> [Supplied data]:

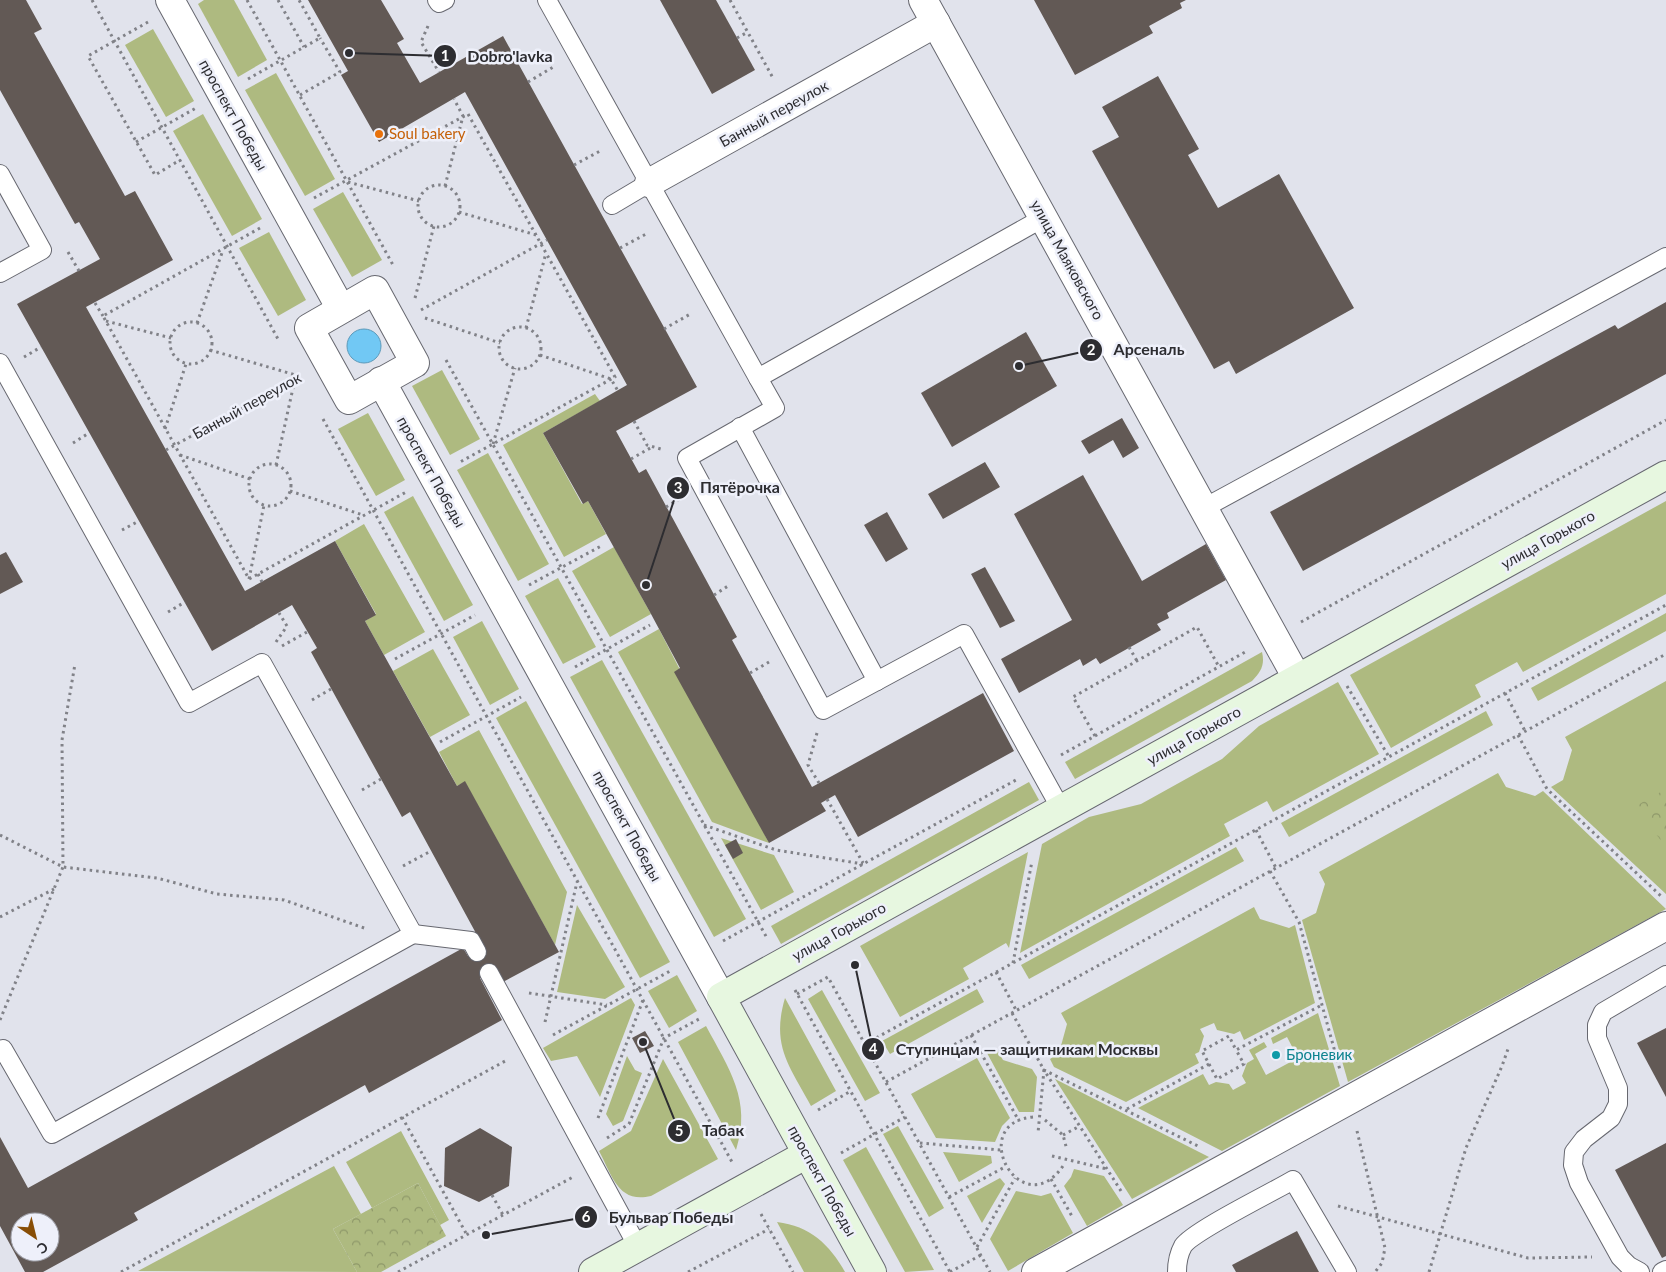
<svg xmlns="http://www.w3.org/2000/svg" width="1666" height="1272" font-family="Lato,sans-serif">
<style>
.grass{fill:#aeba80}
.park{fill:url(#park-crowns)}
.water{fill:#71c8f4;stroke:#5d9aba}
.building{fill:#625955;fill-rule:evenodd}
.lines{fill:none;stroke-linecap:round;stroke-linejoin:round}
.lane-casing{stroke:#676870;stroke-width:20}
.street-casing{stroke:#676870;stroke-width:30}
.secondary-casing{stroke:#676870;stroke-width:30}
.path{stroke:#818288;stroke-width:3;stroke-dasharray:2.5 4;stroke-linecap:butt}
.lane{stroke:#fff;stroke-width:18}
.street{stroke:#fff;stroke-width:28}
.secondary{stroke:#e7f7e0;stroke-width:28}
.food-dot{fill:#e8710a;stroke:#eef0fa;stroke-width:2}
.culture-dot{fill:#0f9aa8;stroke:#eef0fa;stroke-width:2}
.labels{text-anchor:middle;stroke-width:5;stroke-linejoin:round;paint-order:stroke}
.street-label{font-size:15px;fill:#2d2d31;stroke:#eef0fa}
.food-label{font-size:15px;fill:#c56008;stroke:#eef0fa;text-anchor:start}
.culture-label{font-size:15px;fill:#0d838f;stroke:#eef0fa;text-anchor:start}
.leader{fill:none;stroke:#2d2d31;stroke-width:2}
.callout-dot{fill:#2d2d31;stroke:#eef0fa;stroke-width:2}
.mark-label{font-size:15px;text-anchor:middle;font-weight:bold;fill:#fff}
.callout-label{font-size:16px;text-anchor:middle;font-weight:bold;fill:#2d2d31;stroke:#eef0fa;stroke-width:5;stroke-linejoin:round;paint-order:stroke}
</style>
<defs>
<pattern id="park-crowns" width="20" height="18" patternUnits="userSpaceOnUse" patternTransform="scale(1.25)"><rect width="20" height="18" fill="#aeba80"/><path d="M2 6a3 3 0 1 1 6 0M12 15a3 3 0 1 1 6 0" fill="none" stroke="#8e9869"/></pattern>
</defs>
<rect width="100%" height="100%" fill="#e1e3ec"/>
<g class="grass">
<path d="M204,0H234L267,60L238,77L198,4Z"/>
<path d="M153,29L194,101L166,117L125,45Z"/>
<path d="M276,73L335,179L305,196L245,90Z"/>
<path d="M203,114L262,219L232,236L173,131Z"/>
<path d="M343,192L382,260L352,277L313,209Z"/>
<path d="M269,232L306,300L278,316L239,248Z"/>
<path d="M442,370L480,439L450,455L412,386Z"/>
<path d="M595,394L600,401L543,433L582,504L588,501L606,534L564,557L503,445Z"/>
<path d="M368,413L405,480L376,496L338,429Z"/>
<path d="M488,453L549,564L518,581L457,470Z"/>
<path d="M413,496L473,605L444,621L384,512Z"/>
<path d="M1666,501V594L1523,672L1517,662L1475,685L1481,697L1391,748L1350,675Z"/>
<path d="M364,524L425,632L384,655L365,621L376,614L335,541Z"/>
<path d="M614,547L651,614L610,637L572,571Z"/>
<path d="M558,578L596,647L563,664L525,596Z"/>
<path d="M1666,613V631L1538,701L1531,688Z"/>
<path d="M482,621L519,689L490,705L453,637Z"/>
<path d="M659,629L769,843L712,822L618,652Z"/>
<path d="M433,649L470,715L430,737L393,671Z"/>
<path d="M1262,652C1265,665 1261,672 1252,681L1075,779L1065,762Z"/>
<path d="M602,660L746,919L714,937L570,677Z"/>
<path d="M1666,681V894L1551,787L1563,780L1572,750L1565,737Z"/>
<path d="M1338,682L1379,754L1273,812L1267,801L1224,824L1230,836L1020,953L1042,844L1089,817L1141,804L1222,759L1259,726Z"/>
<path d="M526,701L670,962L640,978L496,718Z"/>
<path d="M1486,711L1493,725L1289,837L1281,823Z"/>
<path d="M479,730L567,892L555,945L465,782L457,786L439,752Z"/>
<path d="M1498,773L1506,787L1535,796L1543,791L1666,909L1348,1082L1302,920L1316,913L1325,884L1319,872Z"/>
<path d="M1029,782L1039,800L781,944L771,926Z"/>
<path d="M721,838L774,855L794,892L761,910Z"/>
<path d="M1236,847L1244,861L1029,979L1021,965Z"/>
<path d="M1028,852L1009,948L1006,943L963,968L969,979L900,1017L860,946Z"/>
<path d="M577,905L625,987L605,999L557,992Z"/>
<path d="M1254,907L1260,919L1289,928L1295,925L1315,1003L1244,1040L1240,1031L1234,1034L1217,1030L1214,1023L1200,1029L1204,1036L1199,1052L1195,1054L1199,1063L1126,1102L1054,1067L1050,1059L1059,1053L1067,1024L1061,1013Z"/>
<path d="M677,975L697,1011L669,1028L648,991Z"/>
<path d="M977,989L984,1002L890,1054L882,1041Z"/>
<path d="M822,990L880,1093L865,1101L808,999Z"/>
<path d="M631,998L635,1005L600,1097L577,1056L551,1061L543,1048Z"/>
<path d="M785,998L836,1091L811,1106C789,1065 771,1046 785,998Z"/>
<path d="M1318,1013L1340,1086L1222,1151L1138,1108L1203,1074L1209,1085L1216,1082L1229,1084L1233,1090L1246,1083L1242,1076L1247,1063L1254,1059L1249,1050L1264,1042L1267,1047L1255,1054L1266,1075L1298,1058L1287,1037L1273,1044L1271,1038Z"/>
<path d="M706,1026C729,1069 752,1100 736,1150L678,1042Z"/>
<path d="M996,1048L1003,1060L1032,1069L1037,1077L1034,1112H1019L987,1053Z"/>
<path d="M627,1056L635,1070L642,1073L623,1121L613,1126L606,1114Z"/>
<path d="M977,1058L1010,1118L1002,1126L995,1142L936,1138L911,1094Z"/>
<path d="M663,1059L718,1159L651,1196C618,1204 612,1175 599,1151L631,1131Z"/>
<path d="M1055,1079L1209,1157L1132,1199Z"/>
<path d="M898,1126L944,1208L929,1217L883,1134Z"/>
<path d="M401,1131L449,1220L440,1225L418,1183L372,1208L346,1162Z"/>
<path d="M866,1147L934,1270L905,1272L843,1160Z"/>
<path d="M943,1152L991,1156L992,1163L959,1182Z"/>
<path d="M334,1166L361,1214L333,1229L357,1272L138,1271Z"/>
<path d="M1074,1169L1104,1176L1123,1205L1087,1226L1064,1186L1071,1177Z"/>
<path d="M1000,1178L1005,1184L982,1223L967,1196Z"/>
<path d="M1016,1191L1041,1196L1051,1193L1073,1233L1008,1271L990,1239Z"/>
<path d="M777,1222C810,1226 829,1244 845,1272H804Z"/>
</g>
<g class="park">
<path d="M1666,789V841L1663,843L1634,807Z"/>
<path d="M418,1183L446,1236L381,1272H357L333,1229Z"/>
</g>
<circle class="water" cx="364" cy="346" r="17"/>
<g class="building">
<path d="M0,0H26L42,29L34,33L125,196L135,191L173,260L86,307L245,591L335,541L376,615L365,621L457,786L465,781L559,952L503,982L496,969L480,978L502,1020L369,1093L365,1085L134,1213L138,1220L43,1272H25L0,1226V1137L28,1188L463,948L468,956L484,948L410,812L402,817L311,652L317,648L292,605L212,651L17,304L100,259L79,222L75,224L0,90ZM20,1222H50V1252H20Z"/>
<path d="M308,0H381L404,39L397,43L420,83L503,36L697,387L616,431L639,473L646,469L737,637L732,640L812,787L983,693L1014,751L858,837L835,795L821,803L826,811L769,843L674,672L680,668L651,614L588,501L583,504L543,433L627,385L465,92L379,142L341,75L348,71Z"/>
<path d="M660,0H716L755,70L712,94Z"/>
<path d="M1034,0H1186L1180,3L1182,8L1149,26L1153,33L1075,75Z"/>
<path d="M1158,76L1199,149L1188,155L1218,208L1279,174L1354,308L1236,374L1229,361L1214,369L1092,151L1119,137L1102,107Z"/>
<path d="M1666,302V374L1303,571L1270,512L1615,325L1618,329Z"/>
<path d="M1026,332L1057,386L952,447L921,393Z"/>
<path d="M1122,418L1139,448L1123,458L1113,440L1089,454L1081,441Z"/>
<path d="M985,462L1000,487L943,519L928,494Z"/>
<path d="M1083,475L1142,581L1206,544L1226,580L1167,613L1169,618L1157,624L1161,630L1100,664L1096,658L1083,666L1080,659L1019,693L1001,659L1072,620L1014,514Z"/>
<path d="M887,512L908,549L886,562L864,525Z"/>
<path d="M6,552L23,582L0,594V555Z"/>
<path d="M985,567L1015,621L1000,628L971,574Z"/>
<path d="M736,839L743,853L733,859L725,845Z"/>
<path d="M1666,1028V1097L1637,1043Z"/>
<path d="M645,1031L654,1046L640,1053L632,1038Z"/>
<path d="M480,1128L512,1147L509,1186L479,1202L444,1186L445,1148Z"/>
<path d="M1666,1143V1256L1662,1258L1615,1170Z"/>
<path d="M1297,1231L1319,1272H1236L1232,1265Z"/>
</g>
<g class="lines">
<g class="lane-casing">
<g id="lane">
<path d="M437,0L439,3L445,0"/>
<path d="M547,0L758,378L1043,218"/>
<path d="M0,174L42,250L0,273"/>
<path d="M612,205L649,183"/>
<path d="M0,363L189,703L262,663L413,934L52,1134L3,1049L0,1051"/>
<path d="M758,378L775,408L687,458L823,710L964,634L1061,809"/>
<path d="M740,427L877,681"/>
<path d="M1204,508L1666,257"/>
<path d="M413,934L471,941L477,952"/>
<path d="M489,973L638,1247"/>
<path d="M1177,1272C1177,1262 1178,1255 1183,1246C1193,1231 1273,1192 1293,1180L1347,1272"/>
<path d="M1640,1272L1629,1266L1620,1257L1579,1183L1573,1165L1574,1152L1584,1139L1611,1118L1618,1104V1088L1597,1038V1025L1603,1012L1666,975"/>
<path d="M1662,1272L1666,1270"/>
</g>
</g>
<g class="street-casing">
<g id="street">
<path d="M170,0L341,309"/>
<path d="M923,0L1297,678"/>
<path d="M649,183L936,23"/>
<path d="M375,290L415,363L349,400L309,328Z"/>
<path d="M381,381L721,997"/>
<path d="M1036,1272L1666,926"/>
</g>
</g>
<g class="secondary-casing">
<g id="secondary">
<path d="M593,1272L807,1154"/>
<path d="M872,1272L721,997L1666,475"/>
</g>
</g>
<g class="path">
<path d="M92,0L278,339"/>
<path d="M247,0L393,265"/>
<path d="M278,0L304,47"/>
<path d="M730,0L773,78"/>
<path d="M148,22L88,56L155,175L180,160"/>
<path d="M428,26L421,42L439,72"/>
<path d="M737,38L748,32"/>
<path d="M248,79L320,38L299,0"/>
<path d="M528,82L555,66"/>
<path d="M300,95L340,72L320,38"/>
<path d="M136,142L196,108"/>
<path d="M574,165L602,150"/>
<path d="M348,182L419,201"/>
<circle cx="439" cy="206" r="21"/>
<path d="M445,186L463,116L454,99"/>
<path d="M314,198L468,114L536,235"/>
<path d="M459,212L536,235L615,377L460,462"/>
<path d="M260,228L103,316L249,579L408,491"/>
<path d="M620,248L648,233"/>
<path d="M68,252L79,271"/>
<path d="M415,298L434,226"/>
<path d="M95,303L103,316"/>
<path d="M421,310L547,240"/>
<path d="M425,318L500,343"/>
<path d="M106,321L171,338"/>
<circle cx="191" cy="343" r="21"/>
<path d="M197,323L223,250"/>
<circle cx="520" cy="348" r="21"/>
<path d="M526,328L546,253"/>
<path d="M664,329L692,313"/>
<path d="M210,350L299,376"/>
<path d="M540,355L611,379L618,391"/>
<path d="M24,357L41,347"/>
<path d="M446,360L767,938"/>
<path d="M323,419L732,1162"/>
<path d="M634,421L647,445L664,450"/>
<path d="M165,429L186,364"/>
<path d="M73,443L89,433"/>
<path d="M493,444L515,368"/>
<path d="M166,450L301,376"/>
<path d="M180,455L250,479"/>
<path d="M631,459L652,447"/>
<circle cx="270" cy="485" r="21"/>
<path d="M276,465L295,379"/>
<path d="M290,491L363,515"/>
<path d="M666,507L681,498"/>
<path d="M122,530L139,521"/>
<path d="M258,574L262,582"/>
<path d="M249,579L264,505"/>
<path d="M529,585L603,545"/>
<path d="M714,595L728,586"/>
<path d="M168,612L185,602"/>
<path d="M1301,622L1666,420"/>
<path d="M276,642L287,626L279,613"/>
<path d="M282,646L307,632"/>
<path d="M1129,647L1137,661"/>
<path d="M395,659L475,615"/>
<path d="M575,667L650,625"/>
<path d="M750,673L769,662"/>
<path d="M1347,686L1389,757"/>
<path d="M1505,693L1525,731"/>
<path d="M312,700L331,689"/>
<path d="M817,733L808,765L819,783"/>
<path d="M1518,735L1547,789L1662,897"/>
<path d="M1095,736L1073,697L1197,627L1219,667"/>
<path d="M440,742L521,697"/>
<path d="M1061,755L1247,651"/>
<path d="M362,790L381,779"/>
<path d="M827,799L863,863"/>
<path d="M704,825L776,850L863,864"/>
<path d="M1256,830L1276,868"/>
<path d="M0,835L63,867L157,878L217,894L284,900L367,929"/>
<path d="M403,866L431,851"/>
<path d="M1270,871L1299,922L1340,1070"/>
<path d="M0,917L54,889"/>
<path d="M723,941L1016,780"/>
<path d="M1013,963L1032,861"/>
<path d="M996,972L1016,1010"/>
<path d="M795,990L950,1272"/>
<path d="M529,993L607,1005"/>
<path d="M797,994L828,977L990,1272"/>
<path d="M1012,1013L1044,1070L1038,1133"/>
<path d="M0,1020L63,867L62,740L75,664"/>
<path d="M545,1022L577,882"/>
<path d="M553,1035L672,970"/>
<path d="M971,1035L1019,1121"/>
<path d="M865,1044L1666,605"/>
<path d="M1209,1064L1217,1079L1244,1064L1236,1050"/>
<path d="M886,1082L1666,654"/>
<path d="M1127,1109L1209,1064L1202,1051L1229,1036L1236,1050L1322,1005"/>
<path d="M818,1110L851,1091"/>
<path d="M402,1117L467,1235"/>
<path d="M1033,1117C965,1123 1021,1226 1063,1166"/>
<path d="M598,1118L643,1000"/>
<path d="M1045,1120L1063,1135L1067,1150"/>
<path d="M1357,1131L1385,1248L1382,1263L1375,1272"/>
<path d="M1063,1135L1080,1126"/>
<path d="M607,1138L629,1124L664,1038L699,1019"/>
<path d="M920,1143L1001,1150"/>
<path d="M841,1153L905,1117"/>
<path d="M1052,1156L1107,1169"/>
<path d="M1051,1179L1073,1218"/>
<path d="M1121,1191L1044,1070L1200,1147"/>
<path d="M492,1195L503,1215"/>
<path d="M949,1197L1005,1167"/>
<path d="M1338,1206L1528,1258L1592,1257"/>
<path d="M761,1214L793,1272"/>
<path d="M977,1247L1015,1178"/>
<path d="M121,1272L507,1060"/>
<path d="M398,1272L573,1177"/>
<path d="M688,1272L769,1229"/>
<path d="M950,1272L981,1255"/>
<path d="M1429,1272L1466,1148L1502,1066L1508,1049"/>
</g>
<use href="#lane" class="lane"/>
<use href="#street" class="street"/>
<use href="#secondary" class="secondary"/>
</g>
<circle class="food-dot" cx="379" cy="134" r="5"/>
<circle class="culture-dot" cx="1276" cy="1055" r="5"/>
<g class="labels">
<g class="street-label">
<text transform="translate(774 114) rotate(-29)" y="5">Банный переулок</text>
<text transform="translate(233 115) rotate(61)" y="5">проспект Победы</text>
<text transform="translate(1067 260) rotate(61)" y="5">улица Маяковского</text>
<text transform="translate(247 406) rotate(-29)" y="5">Банный переулок</text>
<text transform="translate(431 472) rotate(61)" y="5">проспект Победы</text>
<text transform="translate(1548 540) rotate(-29)" y="5">улица Горького</text>
<text transform="translate(1194 736) rotate(-29)" y="5">улица Горького</text>
<text transform="translate(627 826) rotate(61)" y="5">проспект Победы</text>
<text transform="translate(839 932) rotate(-29)" y="5">улица Горького</text>
<text transform="translate(822 1181) rotate(61)" y="5">проспект Победы</text>
</g>
<g class="food-label">
<text x="389" y="139">Soul bakery</text>
</g>
<g class="culture-label">
<text x="1286" y="1060">Броневик</text>
</g>
</g>
<path class="leader" d="M349 53L445 56M1019 366L1091 350M646 585L678 488M855 965L873 1049M643 1042L679 1131M486 1235L586 1217"/>
<g class="callout-dot">
<circle cx="349" cy="53" r="5"/>
<circle cx="1019" cy="366" r="5"/>
<circle cx="646" cy="585" r="5"/>
<circle cx="855" cy="965" r="5"/>
<circle cx="643" cy="1042" r="5"/>
<circle cx="486" cy="1235" r="5"/>
<circle cx="445" cy="56" r="12"/>
<circle cx="1091" cy="350" r="12"/>
<circle cx="678" cy="488" r="12"/>
<circle cx="873" cy="1049" r="12"/>
<circle cx="679" cy="1131" r="12"/>
<circle cx="586" cy="1217" r="12"/>
</g>
<g class="mark-label">
<text x="445" y="61">1</text>
<text x="1091" y="355">2</text>
<text x="678" y="493">3</text>
<text x="873" y="1054">4</text>
<text x="679" y="1136">5</text>
<text x="586" y="1222">6</text>
</g>
<g class="callout-label">
<text x="510" y="62">Dobro'lavka</text>
<text x="1149" y="355">Арсеналь</text>
<text x="740" y="493">Пятёрочка</text>
<text x="1027" y="1055">Ступинцам — защитникам Москвы</text>
<text x="723" y="1136">Табак</text>
<text x="671" y="1223">Бульвар Победы</text>
</g>
<g transform="translate(35 1237) rotate(145)"><circle r="24" fill="#eef0fa" stroke="#a1a2aa"/>
<path d="M0-4L9 19L0 12L-9 19Z" fill="#884e06"/>
<text y="-8" font-size="14" font-weight="bold" text-anchor="middle" fill="#2d2d31">С</text>
</g>
</svg>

> [Work task]:
Please tally the lines of the material that contain the word "rect", then give the total alone.

> [Task answer]:
2